Prince Harry lawsuit seeking British security for Meghan Markle, children advances in court
The Duchess of Sussex revealed in her now infamous interview with Oprah Winfrey that she pleaded with the royal family not to remove her husband’s security.
A judge in London has ruled that Prince Harry can take the British government to court to ensure that he and his family receive security while in his homeland.
As reported by Yahoo, the Duke and Duchess of Sussex lost publicly funded U.K. police protection when they quit royal life and moved to the United States in 2020. The Executive Committee for the Protection of Royalty and Public Figures (RAVEC) reduced Harry’s security after he and Meghan Markle stepped down from their roles as senior working members of the British royal family.
Harry decided to fight the decision and on Friday a London judge ruled that his case can go to a full hearing at the High Court in London. According to CBS News, the judge said “a conclusion at the permission stage that a case is arguable is some distance from a conclusion that the case will succeed at final hearing.”
The Duchess of Sussex revealed in her now-infamous interview with Oprah Winfrey that she pleaded with the royal family not to remove the security, Newsweek reports.
Harry said to Winfrey, “The biggest concern was that while we were in Canada, in someone else’s house, I then got told at short notice security was going to be removed. By this point, courtesy of the Daily Mail, the world knew our exact location. So suddenly it dawned on me, ‘Hang on a second. The borders could be closed. We’re going to have our security removed. Who knows how long lockdown’s going to be? The world knows where we are. It’s not safe. It’s not secure’.”
The prince has offered to personally pay for police security when his family visits Great Britain, but the government won’t allow it.
He is apprehensive about taking son Archie, 3, and 1-year-old daughter Lilibet to the U.K. because it is not safe, according to CBS News.
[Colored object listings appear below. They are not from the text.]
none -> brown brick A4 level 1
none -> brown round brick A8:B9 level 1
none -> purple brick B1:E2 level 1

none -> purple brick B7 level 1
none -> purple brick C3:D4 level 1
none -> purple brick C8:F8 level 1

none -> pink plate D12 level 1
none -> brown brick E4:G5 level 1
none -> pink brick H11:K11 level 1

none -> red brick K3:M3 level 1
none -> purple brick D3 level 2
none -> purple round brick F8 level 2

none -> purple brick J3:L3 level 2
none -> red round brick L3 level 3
Meanwhile, Newsweek reports that the couple has also experienced two privacy intrusions at their California home.
“He says that since birth, he’s been born into a world that requires a level security,” said Omid Scobie, ABC News royal contributor and the author of “Finding Freedom: Harry and Meghan and the Making of A Modern Royal Family,” according to the Yahoo report. “Not just to keep himself safe, but also his extended family, the people he marries, the children he has.”
The prince has a private U.S. security team, CBS News reports, but the team does not have sufficient jurisdiction outside of the country and lacks access to intelligence information in the U.K.
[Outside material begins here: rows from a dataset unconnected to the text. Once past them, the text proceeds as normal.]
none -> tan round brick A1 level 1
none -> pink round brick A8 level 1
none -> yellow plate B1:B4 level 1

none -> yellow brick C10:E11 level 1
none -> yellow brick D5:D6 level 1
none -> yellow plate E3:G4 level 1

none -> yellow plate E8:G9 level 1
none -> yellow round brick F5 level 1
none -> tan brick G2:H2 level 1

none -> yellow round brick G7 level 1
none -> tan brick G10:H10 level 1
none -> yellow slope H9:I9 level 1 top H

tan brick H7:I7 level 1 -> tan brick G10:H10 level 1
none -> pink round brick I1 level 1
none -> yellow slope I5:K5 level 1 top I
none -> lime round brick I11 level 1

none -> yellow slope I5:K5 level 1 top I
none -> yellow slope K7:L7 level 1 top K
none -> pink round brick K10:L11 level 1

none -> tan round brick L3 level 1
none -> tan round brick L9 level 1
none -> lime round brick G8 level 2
“The U.K. will always be Prince Harry’s home and a country he wants his wife and children to be safe in,” said a letter from his legal representatives that was submitted to the court in January, Newsweek reports. “With the lack of police protection, comes too great a personal risk. Prince Harry hopes that his petition — after close to two years of pleas for security in the U.K. — will resolve this situation.”
The case has not yet been assigned a court date, according to CBS News.